Education.com

Clone a Plant

based on 1 rating
Author: Janice VanCleave

What You Need to Know

Cloning is the process of making an identical copy of an organism (a living thing). Vegetative reproduction is the cloning of a plant. DNA is the material inside the nucleus of every cell that contains the blueprint for all the characteristics of the organism.

How Does Cloning Work?

Every cell in your body contains DNA with the blueprint for your entire physical make up. For example, a heart cell contains DNA with all the information for eye color, hair color, height, whether you are a boy or girl, and so on. But during development, the DNA that develops into heart cells has the thousands of characteristics coded on it "silenced" except for heart characteristics. Nose cells have DNA with all characteristics silenced except for nose characteristics, and so on. In the process of cloning, scientists have found a way to give all the characteristics on the DNA in a single cell an active voice. This means that a new creature can develop from this single cell.

What Does This Have to Do with Cloning Plants?

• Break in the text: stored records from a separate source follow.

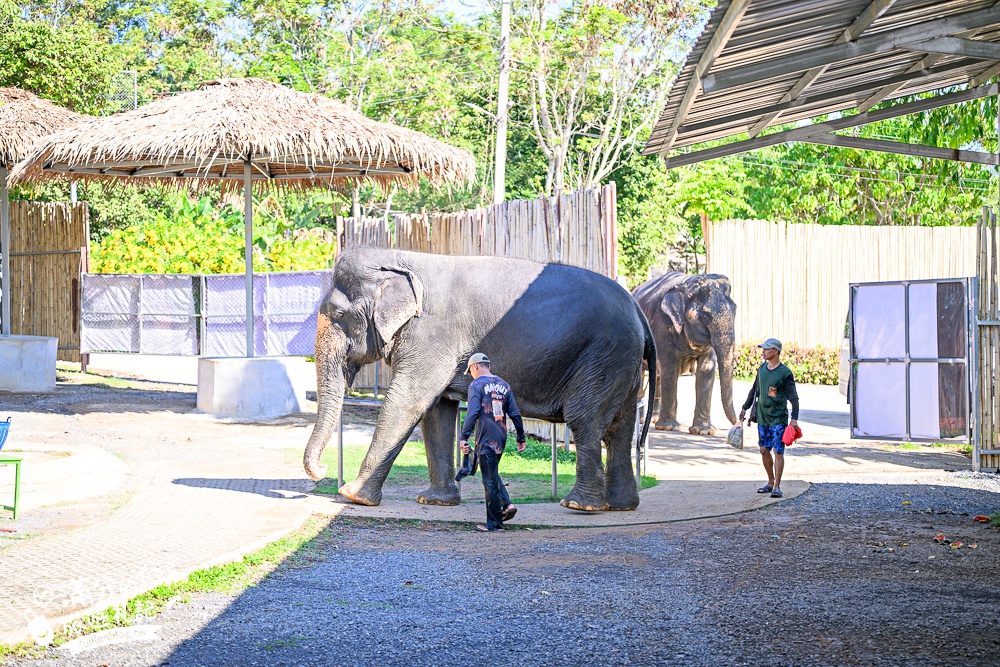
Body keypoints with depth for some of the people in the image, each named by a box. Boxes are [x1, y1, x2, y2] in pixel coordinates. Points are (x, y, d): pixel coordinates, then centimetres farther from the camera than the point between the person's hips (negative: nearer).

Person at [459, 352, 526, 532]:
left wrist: (464, 437, -21)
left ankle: (494, 523, 1)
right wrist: (521, 438, 16)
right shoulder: (504, 386, 14)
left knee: (490, 480, -2)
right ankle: (506, 503, 2)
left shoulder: (477, 385, -5)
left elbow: (473, 412, -18)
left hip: (486, 439, -6)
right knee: (493, 475, 21)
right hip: (501, 438, 6)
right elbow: (515, 414, 12)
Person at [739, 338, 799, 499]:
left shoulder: (785, 373, -11)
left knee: (778, 451, -7)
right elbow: (755, 390, 20)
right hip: (762, 417, 6)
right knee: (764, 450, 9)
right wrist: (745, 408, 21)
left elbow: (793, 397, -12)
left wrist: (794, 418, -21)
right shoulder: (762, 368, 9)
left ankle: (777, 486, -2)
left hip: (778, 418, -6)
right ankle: (770, 482, 23)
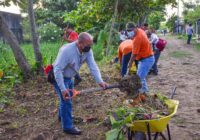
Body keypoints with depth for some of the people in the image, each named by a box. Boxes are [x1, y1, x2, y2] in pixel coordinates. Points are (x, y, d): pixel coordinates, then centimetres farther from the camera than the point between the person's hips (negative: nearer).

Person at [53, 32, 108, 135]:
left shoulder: (87, 51, -16)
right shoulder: (67, 51, -36)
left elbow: (93, 66, -22)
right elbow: (58, 70, -36)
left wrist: (100, 81, -36)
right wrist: (63, 89, -39)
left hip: (69, 77, 8)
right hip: (59, 77, -8)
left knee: (68, 97, 23)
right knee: (66, 101, -5)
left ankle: (62, 116, 48)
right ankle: (67, 127, 10)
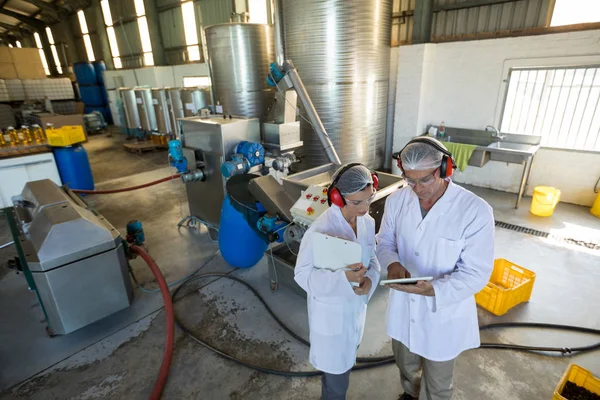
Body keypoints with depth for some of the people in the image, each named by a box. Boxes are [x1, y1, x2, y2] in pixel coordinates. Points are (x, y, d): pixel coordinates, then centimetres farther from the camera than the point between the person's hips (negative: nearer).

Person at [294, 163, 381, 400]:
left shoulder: (367, 221, -9)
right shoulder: (320, 230, -30)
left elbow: (372, 258, 2)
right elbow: (303, 275, -25)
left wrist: (370, 279, -20)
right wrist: (342, 277, -39)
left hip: (356, 306, 7)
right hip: (331, 313, -7)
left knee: (343, 363, 30)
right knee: (336, 376, 12)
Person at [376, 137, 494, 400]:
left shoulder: (476, 211, -23)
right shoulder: (396, 201, -11)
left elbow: (476, 273, -20)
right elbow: (384, 242, 1)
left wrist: (434, 289, -37)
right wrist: (392, 263, -22)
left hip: (442, 315, -3)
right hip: (403, 307, 4)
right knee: (406, 365, 31)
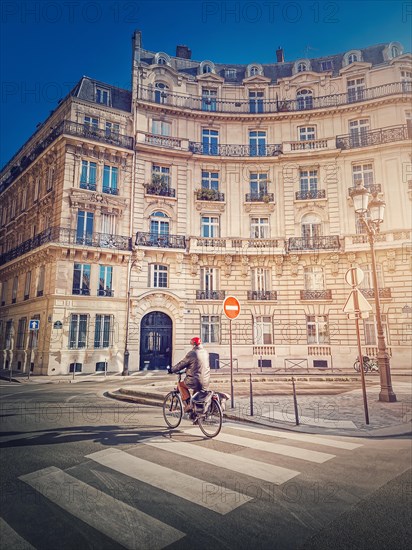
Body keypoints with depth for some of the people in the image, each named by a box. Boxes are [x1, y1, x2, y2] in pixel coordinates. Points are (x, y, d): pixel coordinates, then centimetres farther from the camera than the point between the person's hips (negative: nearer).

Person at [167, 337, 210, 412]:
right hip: (206, 382, 6)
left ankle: (188, 404, 9)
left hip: (195, 382, -6)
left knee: (181, 384, 18)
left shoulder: (192, 353, -14)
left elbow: (181, 364, -6)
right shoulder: (205, 352, 8)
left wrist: (171, 369, 9)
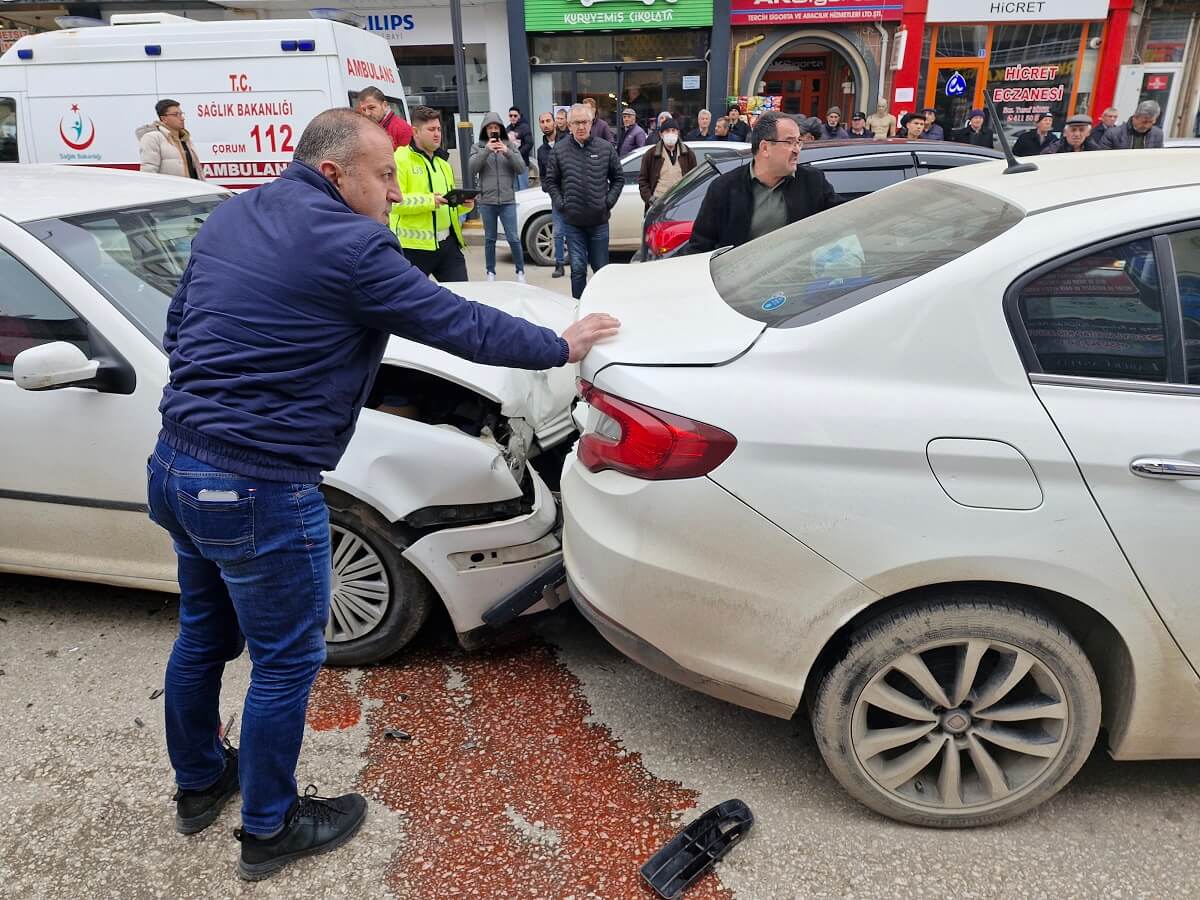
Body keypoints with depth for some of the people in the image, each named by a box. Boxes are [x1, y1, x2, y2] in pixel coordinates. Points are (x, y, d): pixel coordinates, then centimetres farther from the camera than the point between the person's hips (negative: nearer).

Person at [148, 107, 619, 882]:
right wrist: (561, 346, 2)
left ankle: (198, 781, 47)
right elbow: (460, 325, -11)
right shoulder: (350, 245, -16)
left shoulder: (229, 218, 10)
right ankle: (269, 830, 29)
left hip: (176, 465, 9)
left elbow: (178, 327, 17)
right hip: (256, 490, -9)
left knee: (204, 633, 26)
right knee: (286, 660, 9)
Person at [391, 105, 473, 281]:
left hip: (448, 242, 7)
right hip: (415, 245, -6)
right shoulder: (401, 159, -6)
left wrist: (464, 204, 6)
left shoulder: (443, 161, 19)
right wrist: (429, 201, -26)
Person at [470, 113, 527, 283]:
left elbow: (521, 168, -2)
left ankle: (520, 271, 11)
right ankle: (491, 272, 19)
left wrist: (507, 152, -17)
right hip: (486, 200, 1)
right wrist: (486, 150, -18)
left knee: (513, 238, -2)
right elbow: (472, 168, -8)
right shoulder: (478, 147, 5)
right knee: (490, 239, 9)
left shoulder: (510, 145, 6)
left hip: (507, 200, 0)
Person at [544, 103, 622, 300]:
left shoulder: (606, 148, 2)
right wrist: (560, 203, -2)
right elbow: (551, 181, 9)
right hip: (572, 221, 0)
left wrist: (608, 201, 0)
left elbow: (618, 179, 10)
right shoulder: (559, 150, 1)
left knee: (601, 268, 10)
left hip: (599, 220, 0)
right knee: (577, 268, 1)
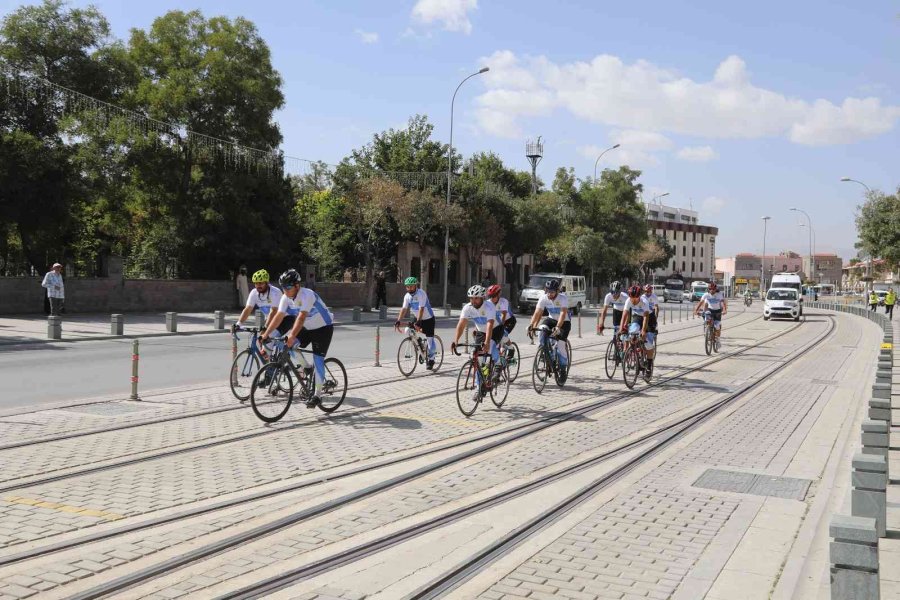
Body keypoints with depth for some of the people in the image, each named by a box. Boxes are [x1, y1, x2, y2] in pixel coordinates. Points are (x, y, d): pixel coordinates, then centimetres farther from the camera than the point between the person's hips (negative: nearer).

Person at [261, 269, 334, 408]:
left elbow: (301, 317, -41)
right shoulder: (286, 298, -10)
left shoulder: (307, 295, -31)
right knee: (290, 346, -11)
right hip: (308, 328, 7)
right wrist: (266, 334, -23)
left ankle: (317, 395, 0)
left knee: (318, 360, -9)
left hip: (323, 327, -7)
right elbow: (278, 317, -14)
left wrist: (292, 336, -51)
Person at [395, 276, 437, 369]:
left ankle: (431, 359, 13)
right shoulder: (407, 296, -7)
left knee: (430, 339, -5)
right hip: (416, 318, 6)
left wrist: (418, 322, -40)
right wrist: (398, 321, -24)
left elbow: (421, 309, -33)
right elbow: (404, 309, -12)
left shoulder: (421, 294, -25)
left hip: (428, 318, -6)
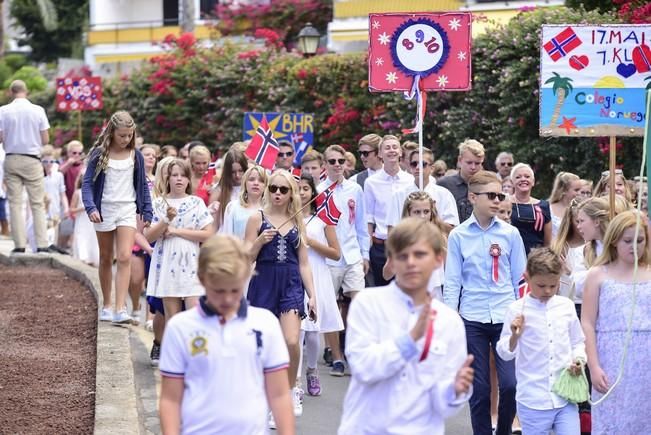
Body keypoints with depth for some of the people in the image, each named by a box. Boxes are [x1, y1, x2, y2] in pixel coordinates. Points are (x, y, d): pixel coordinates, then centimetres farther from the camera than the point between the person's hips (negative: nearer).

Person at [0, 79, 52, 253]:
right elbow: (45, 140, -2)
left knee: (15, 203, 5)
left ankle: (19, 245, 0)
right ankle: (42, 244, -3)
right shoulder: (38, 110, -3)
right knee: (38, 204, 3)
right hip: (32, 160, 0)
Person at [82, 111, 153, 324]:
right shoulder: (99, 154, -4)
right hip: (104, 210, 0)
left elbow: (142, 185, 10)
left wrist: (147, 212, 7)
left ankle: (121, 309, -18)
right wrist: (91, 208, -20)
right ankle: (106, 306, 24)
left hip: (128, 210, 0)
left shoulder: (135, 156, 3)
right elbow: (87, 183, -6)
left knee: (124, 258, -13)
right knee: (106, 259, 12)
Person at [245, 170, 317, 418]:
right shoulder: (257, 219, 3)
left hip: (292, 284, 1)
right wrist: (260, 241, -18)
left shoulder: (297, 222, 10)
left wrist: (312, 295, 5)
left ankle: (291, 389, 7)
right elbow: (246, 258, 0)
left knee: (291, 341, -17)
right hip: (264, 283, -1)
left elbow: (304, 263, 11)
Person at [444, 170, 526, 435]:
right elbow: (452, 282, 2)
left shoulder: (510, 234, 3)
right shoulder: (458, 236, 1)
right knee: (479, 389, 4)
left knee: (511, 384, -7)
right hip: (472, 320, 0)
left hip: (506, 318, 1)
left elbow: (520, 278, 8)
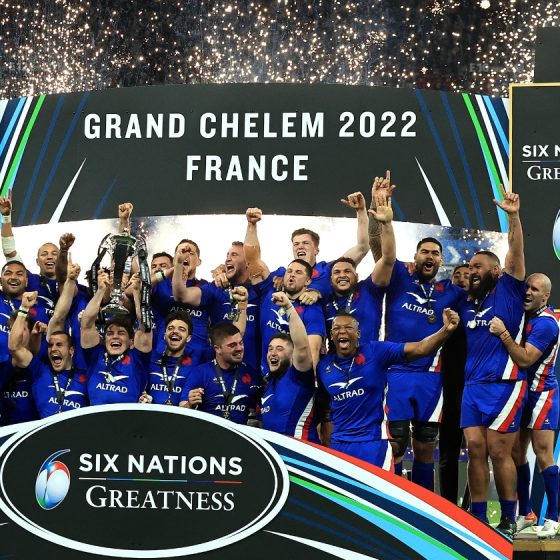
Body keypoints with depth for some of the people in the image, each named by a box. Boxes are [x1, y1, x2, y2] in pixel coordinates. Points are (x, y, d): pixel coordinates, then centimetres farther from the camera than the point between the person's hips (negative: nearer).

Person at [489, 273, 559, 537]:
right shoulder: (524, 315, 7)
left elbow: (525, 359, -24)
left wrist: (503, 333, -30)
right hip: (523, 391, 8)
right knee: (516, 452, 8)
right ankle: (525, 514, 16)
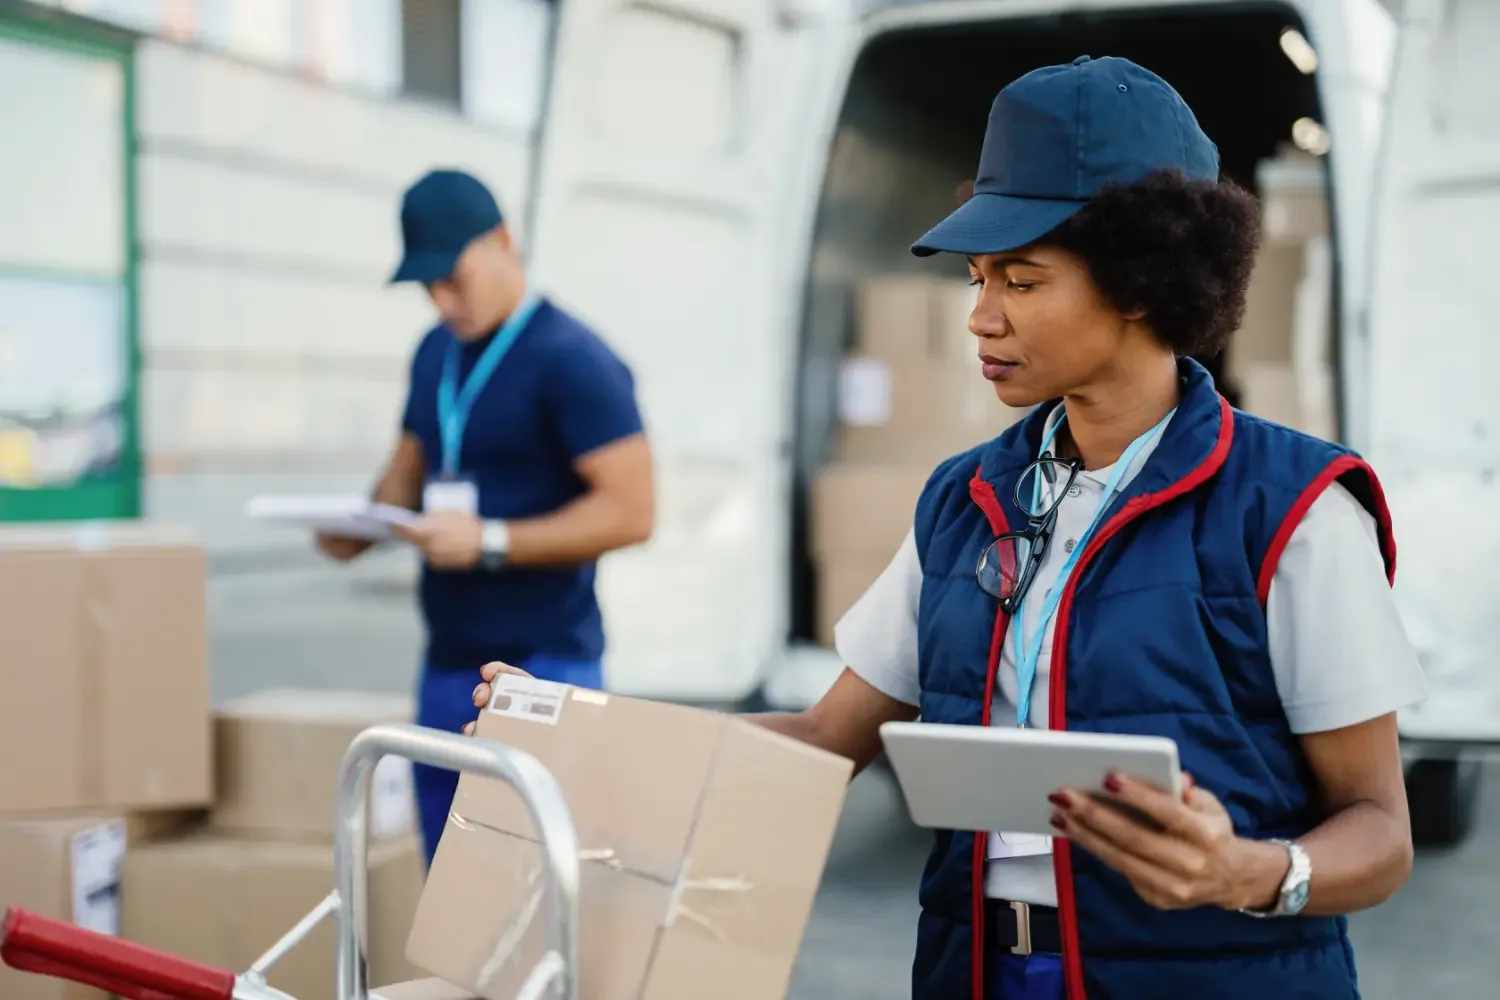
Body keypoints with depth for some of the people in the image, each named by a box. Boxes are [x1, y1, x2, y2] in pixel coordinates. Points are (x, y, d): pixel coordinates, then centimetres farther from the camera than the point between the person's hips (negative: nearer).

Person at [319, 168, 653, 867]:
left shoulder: (572, 360, -12)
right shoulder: (435, 353, 13)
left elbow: (629, 510, -17)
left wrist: (491, 542, -22)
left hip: (542, 664, -8)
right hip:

In vegetative reproduction, the plant does not develop from a seed. Instead it develops from another part of the plant, such as the roots, the stems, or the leaves of a parent plant. The new plant is identical to the parent plant, so it is a clone. One method of using vegetative reproduction to grow new plants is the use of cuttings, also called slips. A cutting or slip is a piece of a stem or leaf that is capable of growing into a new plant. Cuttings grow into a new plant if a special type of root can grow at the end of the cutting. These roots are called adventitious roots. Some plants can be easily cloned from cuttings, while others can't.

What Does This Have to Do with Cloning Plants?

Fun Fact

Is cloning a process that humans discovered? No. An example of natural cloning, or vegetative reproduction, is the strawberry plant. This plant grows runners (stems that grow across the surface of the ground). These runners develop roots, which grow into the ground, and new plants develop.

Real-Life Science Challenge

In 1952, the first animal, a tadpole, was cloned. The first mammal (any of a class of animals with backbones and that nurse their young), a sheep named Dolly, was cloned in 1997. Since Dolly's birth, other animals have been cloned.

Experiment

Now, start experimenting with vegetative reproduction.

Hints

  • Research to find out which types of plants are easiest to clone.
  • Think about what all plants need to grow.
  • Take several cuttings from one kind of plant.